Face à ce tableau, la transition du financement budgétaire traditionnel vers des mécanismes orientés projets, intégrant notamment les marchés financiers, apparaît incontournable. Le financement structuré est désormais présenté comme une alternative crédible. Outil innovant, il permet, selon Isaac Mbaye, directeur général d’Invictus Capital & Finance, « de mutualiser les risques, d’allonger les maturités, de mobiliser le capital privé et de créer des instruments sur mesure ». Et de conclure : « Il constitue une voie crédible et incontournable pour bâtir une architecture financière africaine plus robuste. »
L’exemple récent d’une transaction combinant titrisation et financement à impact en est l’illustration. En juillet 2025, une émission de 156 millions de dollars US – soit près de 90 milliards de F CFA – a été réalisée avec succès au Kenya, sous forme de titrisation de créances futures exclusivement, avec une forte dimension ESG.
Pour M. Mbaye, ce type d’opération démontre que l’Afrique peut innover et attirer des investisseurs de premier plan, locaux comme internationaux. « Ces succès isolés doivent désormais devenir des standards. C’est précisément l’ambition de ce Forum : passer du potentiel à la mise à l’échelle », a-t-il insisté.
Cette rencontre de Dakar se veut ainsi une plateforme d’alliances concrètes : « Car aucun acteur, qu’il soit public, privé ou multilatéral, ne peut, seul, relever les défis auxquels l’Afrique est confrontée. »
Dans un ton optimiste, Badam Patoki, président de l’Autorité des marchés financiers de l’Union monétaire de l’Afrique de l’Ouest (AMF-UMOA), souligne les atouts dont dispose le continent : une épargne locale croissante, une diaspora engagée dans le développement et une capacité appréciable de financement portée par les investisseurs institutionnels.
L’Africa Finance Corporation (AFC) estime que l’Afrique détient quelque 4 000 milliards de dollars dans des institutions domestiques telles que les fonds de pension et les fonds souverains. À cela s’ajoute une jeunesse entreprenante, créatrice de nouveaux modèles économiques, ainsi que des instruments financiers éprouvés comme la titrisation, la finance islamique et la finance durable.
Définir un cadre clair et capitaliser sur les expériences
Le ministre sénégalais des Finances et du Budget, Cheikh Diba, est convaincu que les financements structurés constituent désormais un levier incontournable. Pour lui, ces instruments ne sont pas de simples montages sophistiqués, mais de véritables outils de partenariat public-privé, au service d’objectifs communs. Il les décrit comme « un catalyseur d’innovation », combinant partenariats public-privé, financements de projets, titrisation et obligations durables.

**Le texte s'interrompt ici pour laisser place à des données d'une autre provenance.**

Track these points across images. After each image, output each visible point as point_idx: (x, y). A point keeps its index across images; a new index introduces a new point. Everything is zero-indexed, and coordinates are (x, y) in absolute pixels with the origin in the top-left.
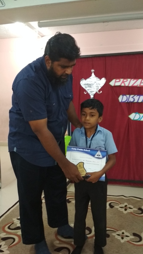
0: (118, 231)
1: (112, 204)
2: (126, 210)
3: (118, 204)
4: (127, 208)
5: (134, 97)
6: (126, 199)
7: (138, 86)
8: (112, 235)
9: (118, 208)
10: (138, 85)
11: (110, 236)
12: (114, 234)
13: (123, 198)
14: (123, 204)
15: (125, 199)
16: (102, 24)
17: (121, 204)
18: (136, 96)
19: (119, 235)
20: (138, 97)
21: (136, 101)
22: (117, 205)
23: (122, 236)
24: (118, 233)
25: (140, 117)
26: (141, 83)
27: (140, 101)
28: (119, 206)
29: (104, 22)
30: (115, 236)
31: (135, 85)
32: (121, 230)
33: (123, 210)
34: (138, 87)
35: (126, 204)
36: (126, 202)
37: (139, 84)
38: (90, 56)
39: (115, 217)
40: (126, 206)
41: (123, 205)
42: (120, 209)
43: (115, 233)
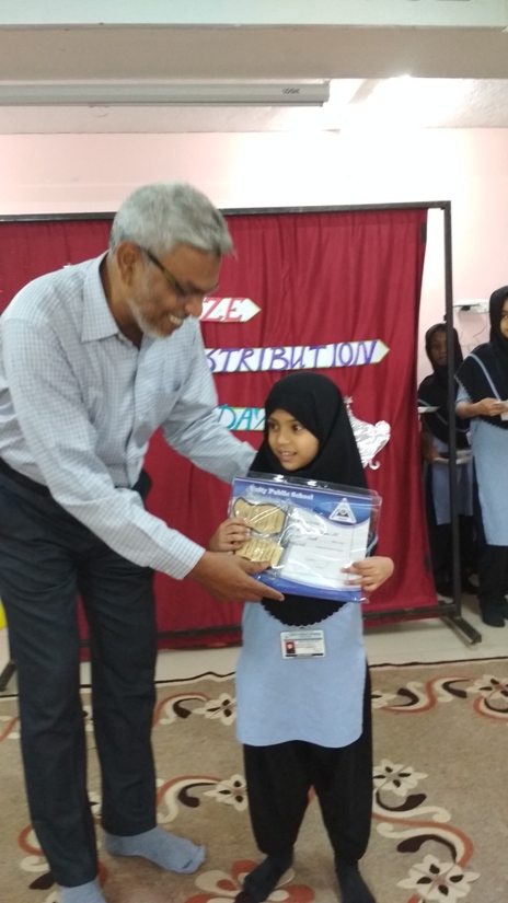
0: (219, 780)
1: (182, 705)
2: (228, 713)
3: (201, 703)
4: (231, 707)
5: (212, 356)
6: (223, 682)
7: (222, 320)
8: (206, 797)
9: (203, 715)
10: (221, 317)
11: (201, 800)
12: (211, 793)
13: (213, 681)
14: (217, 698)
15: (217, 684)
16: (86, 110)
17: (209, 699)
18: (219, 351)
19: (226, 792)
20: (225, 354)
21: (219, 369)
22: (198, 707)
23: (237, 791)
24: (222, 786)
25: (235, 420)
26: (230, 310)
27: (231, 368)
28: (203, 706)
29: (92, 104)
30: (214, 798)
31: (214, 316)
32: (228, 778)
33: (220, 714)
34: (223, 323)
35: (224, 697)
36: (223, 692)
37: (224, 314)
38: (57, 219)
39: (203, 741)
40: (226, 702)
41: (218, 703)
42: (210, 715)
43: (214, 789)
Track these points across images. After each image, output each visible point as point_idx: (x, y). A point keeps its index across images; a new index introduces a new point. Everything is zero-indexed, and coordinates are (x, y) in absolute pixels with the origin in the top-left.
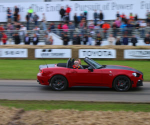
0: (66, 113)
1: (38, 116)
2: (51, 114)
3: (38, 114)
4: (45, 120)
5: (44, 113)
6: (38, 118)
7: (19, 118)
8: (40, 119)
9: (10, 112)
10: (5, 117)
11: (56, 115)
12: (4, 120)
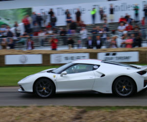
0: (133, 113)
1: (102, 116)
2: (115, 114)
3: (101, 114)
4: (109, 120)
5: (107, 113)
6: (102, 118)
7: (81, 118)
8: (104, 119)
9: (71, 112)
10: (65, 117)
11: (121, 115)
12: (64, 120)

Il estime par ailleurs que les financements structurés peuvent devenir un accélérateur de croissance inclusive, en soutenant des projets à fort impact social et environnemental dans des secteurs comme les infrastructures, l’énergie, l’agriculture ou le numérique. D’où la nécessité, selon lui, de définir un cadre clair et de capitaliser sur les expériences locales : « Constituer un socle commun de bonnes pratiques nous permettra de gagner du temps dans la conception et la mise en œuvre. »

Pour concrétiser ces ambitions, M. Patoki appelle à accélérer la standardisation des produits de titrisation et de finance durable, à renforcer la profondeur du marché secondaire, et à développer des instruments de long terme comme les fonds d’infrastructures ou les fonds d’investissement alternatifs. Il plaide aussi pour une régulation plus agile et mieux adaptée à l’innovation, tout en protégeant les investisseurs.
Oulimata Ndiaye Diassé, directrice d’Umoa-Titres, défend ce modèle en soulignant ses atouts : amélioration du rendement, mutualisation des risques et meilleure orientation des ressources, notamment celles des États souverains, vers des projets plus rentables, avec un double bénéfice économique et social.
À ses yeux, « c’est ainsi, et seulement ainsi, que l’Afrique pourra attirer et mobiliser des ressources diversifiées, en conciliant l’intérêt des investisseurs en quête de rendement avec le besoin de financer des projets porteurs de transformations réelles ».